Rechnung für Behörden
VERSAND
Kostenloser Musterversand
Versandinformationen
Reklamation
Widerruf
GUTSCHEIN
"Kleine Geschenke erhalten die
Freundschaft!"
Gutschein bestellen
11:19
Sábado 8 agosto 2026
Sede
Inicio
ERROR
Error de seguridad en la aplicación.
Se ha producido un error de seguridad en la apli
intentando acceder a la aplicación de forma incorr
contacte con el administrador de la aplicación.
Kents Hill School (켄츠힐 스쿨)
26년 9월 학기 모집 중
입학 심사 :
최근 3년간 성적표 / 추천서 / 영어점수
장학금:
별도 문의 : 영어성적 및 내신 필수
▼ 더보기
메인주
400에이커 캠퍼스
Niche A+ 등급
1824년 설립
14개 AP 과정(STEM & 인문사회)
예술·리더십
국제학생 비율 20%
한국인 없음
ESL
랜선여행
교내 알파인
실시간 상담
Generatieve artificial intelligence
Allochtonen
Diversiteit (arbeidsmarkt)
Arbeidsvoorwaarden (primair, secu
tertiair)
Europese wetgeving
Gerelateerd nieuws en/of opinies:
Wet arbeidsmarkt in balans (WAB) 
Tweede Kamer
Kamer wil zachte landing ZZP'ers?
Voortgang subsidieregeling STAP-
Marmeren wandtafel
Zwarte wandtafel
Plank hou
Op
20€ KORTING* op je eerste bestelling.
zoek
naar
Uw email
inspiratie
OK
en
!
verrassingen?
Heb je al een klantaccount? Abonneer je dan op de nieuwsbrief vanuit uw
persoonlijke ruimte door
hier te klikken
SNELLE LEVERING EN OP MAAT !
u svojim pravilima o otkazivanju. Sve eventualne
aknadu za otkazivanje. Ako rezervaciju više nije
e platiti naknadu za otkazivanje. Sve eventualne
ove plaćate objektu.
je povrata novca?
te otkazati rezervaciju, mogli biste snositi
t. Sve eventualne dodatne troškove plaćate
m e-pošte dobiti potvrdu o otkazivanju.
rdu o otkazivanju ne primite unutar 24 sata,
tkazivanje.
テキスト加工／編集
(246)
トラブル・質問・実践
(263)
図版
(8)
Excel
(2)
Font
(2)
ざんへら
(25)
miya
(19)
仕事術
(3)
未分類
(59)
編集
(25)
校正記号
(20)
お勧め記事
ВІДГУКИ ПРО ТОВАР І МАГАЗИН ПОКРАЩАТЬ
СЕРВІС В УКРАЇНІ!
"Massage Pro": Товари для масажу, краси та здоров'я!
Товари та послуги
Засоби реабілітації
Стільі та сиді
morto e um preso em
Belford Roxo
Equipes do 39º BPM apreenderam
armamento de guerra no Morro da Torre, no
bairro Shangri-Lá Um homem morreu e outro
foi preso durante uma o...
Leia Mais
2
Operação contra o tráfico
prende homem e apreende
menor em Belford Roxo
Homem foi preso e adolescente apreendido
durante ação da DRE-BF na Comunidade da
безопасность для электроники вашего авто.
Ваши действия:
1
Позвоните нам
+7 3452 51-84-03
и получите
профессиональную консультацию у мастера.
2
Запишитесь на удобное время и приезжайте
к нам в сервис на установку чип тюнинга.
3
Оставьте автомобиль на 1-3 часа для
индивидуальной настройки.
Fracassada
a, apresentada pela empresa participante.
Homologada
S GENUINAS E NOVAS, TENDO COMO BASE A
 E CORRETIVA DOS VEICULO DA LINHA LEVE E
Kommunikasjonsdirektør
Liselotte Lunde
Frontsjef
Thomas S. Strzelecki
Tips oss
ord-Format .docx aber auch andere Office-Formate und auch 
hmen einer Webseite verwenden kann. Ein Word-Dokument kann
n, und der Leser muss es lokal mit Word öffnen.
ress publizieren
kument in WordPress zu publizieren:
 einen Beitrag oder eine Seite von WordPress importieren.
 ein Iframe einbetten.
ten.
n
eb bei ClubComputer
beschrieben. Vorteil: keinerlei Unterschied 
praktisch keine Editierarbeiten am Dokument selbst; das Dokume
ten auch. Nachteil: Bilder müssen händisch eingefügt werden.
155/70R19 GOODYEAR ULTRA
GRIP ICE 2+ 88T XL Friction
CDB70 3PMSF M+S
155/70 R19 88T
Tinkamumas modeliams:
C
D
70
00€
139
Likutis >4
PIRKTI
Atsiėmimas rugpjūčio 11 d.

+++++

_Problem details_
The answer must be the complete set of entries, retyped exactly.

_Response_
Rechnung für Behörden
VERSAND
Kostenloser Musterversand
Versandinformationen
Reklamation
Widerruf
GUTSCHEIN
"Kleine Geschenke erhalten die
Freundschaft!"
Gutschein bestellen
11:19
Sábado 8 agosto 2026
Sede
Inicio
ERROR
Error de seguridad en la aplicación.
Se ha producido un error de seguridad en la apli
intentando acceder a la aplicación de forma incorr
contacte con el administrador de la aplicación.
Kents Hill School (켄츠힐 스쿨)
26년 9월 학기 모집 중
입학 심사 :
최근 3년간 성적표 / 추천서 / 영어점수
장학금:
별도 문의 : 영어성적 및 내신 필수
▼ 더보기
메인주
400에이커 캠퍼스
Niche A+ 등급
1824년 설립
14개 AP 과정(STEM & 인문사회)
예술·리더십
국제학생 비율 20%
한국인 없음
ESL
랜선여행
교내 알파인
실시간 상담
Generatieve artificial intelligence
Allochtonen
Diversiteit (arbeidsmarkt)
Arbeidsvoorwaarden (primair, secu
tertiair)
Europese wetgeving
Gerelateerd nieuws en/of opinies:
Wet arbeidsmarkt in balans (WAB) 
Tweede Kamer
Kamer wil zachte landing ZZP'ers?
Voortgang subsidieregeling STAP-
Marmeren wandtafel
Zwarte wandtafel
Plank hou
Op
20€ KORTING* op je eerste bestelling.
zoek
naar
Uw email
inspiratie
OK
en
!
verrassingen?
Heb je al een klantaccount? Abonneer je dan op de nieuwsbrief vanuit uw
persoonlijke ruimte door
hier te klikken
SNELLE LEVERING EN OP MAAT !
u svojim pravilima o otkazivanju. Sve eventualne
aknadu za otkazivanje. Ako rezervaciju više nije
e platiti naknadu za otkazivanje. Sve eventualne
ove plaćate objektu.
je povrata novca?
te otkazati rezervaciju, mogli biste snositi
t. Sve eventualne dodatne troškove plaćate
m e-pošte dobiti potvrdu o otkazivanju.
rdu o otkazivanju ne primite unutar 24 sata,
tkazivanje.
テキスト加工／編集
(246)
トラブル・質問・実践
(263)
図版
(8)
Excel
(2)
Font
(2)
ざんへら
(25)
miya
(19)
仕事術
(3)
未分類
(59)
編集
(25)
校正記号
(20)
お勧め記事
ВІДГУКИ ПРО ТОВАР І МАГАЗИН ПОКРАЩАТЬ
СЕРВІС В УКРАЇНІ!
"Massage Pro": Товари для масажу, краси та здоров'я!
Товари та послуги
Засоби реабілітації
Стільі та сиді
morto e um preso em
Belford Roxo
Equipes do 39º BPM apreenderam
armamento de guerra no Morro da Torre, no
bairro Shangri-Lá Um homem morreu e outro
foi preso durante uma o...
Leia Mais
2
Operação contra o tráfico
prende homem e apreende
menor em Belford Roxo
Homem foi preso e adolescente apreendido
durante ação da DRE-BF na Comunidade da
безопасность для электроники вашего авто.
Ваши действия:
1
Позвоните нам
+7 3452 51-84-03
и получите
профессиональную консультацию у мастера.
2
Запишитесь на удобное время и приезжайте
к нам в сервис на установку чип тюнинга.
3
Оставьте автомобиль на 1-3 часа для
индивидуальной настройки.
Fracassada
a, apresentada pela empresa participante.
Homologada
S GENUINAS E NOVAS, TENDO COMO BASE A
 E CORRETIVA DOS VEICULO DA LINHA LEVE E
Kommunikasjonsdirektør
Liselotte Lunde
Frontsjef
Thomas S. Strzelecki
Tips oss
ord-Format .docx aber auch andere Office-Formate und auch 
hmen einer Webseite verwenden kann. Ein Word-Dokument kann
n, und der Leser muss es lokal mit Word öffnen.
ress publizieren
kument in WordPress zu publizieren:
 einen Beitrag oder eine Seite von WordPress importieren.
 ein Iframe einbetten.
ten.
n
eb bei ClubComputer
beschrieben. Vorteil: keinerlei Unterschied 
praktisch keine Editierarbeiten am Dokument selbst; das Dokume
ten auch. Nachteil: Bilder müssen händisch eingefügt werden.
155/70R19 GOODYEAR ULTRA
GRIP ICE 2+ 88T XL Friction
CDB70 3PMSF M+S
155/70 R19 88T
Tinkamumas modeliams:
C
D
70
00€
139
Likutis >4
PIRKTI
Atsiėmimas rugpjūčio 11 d.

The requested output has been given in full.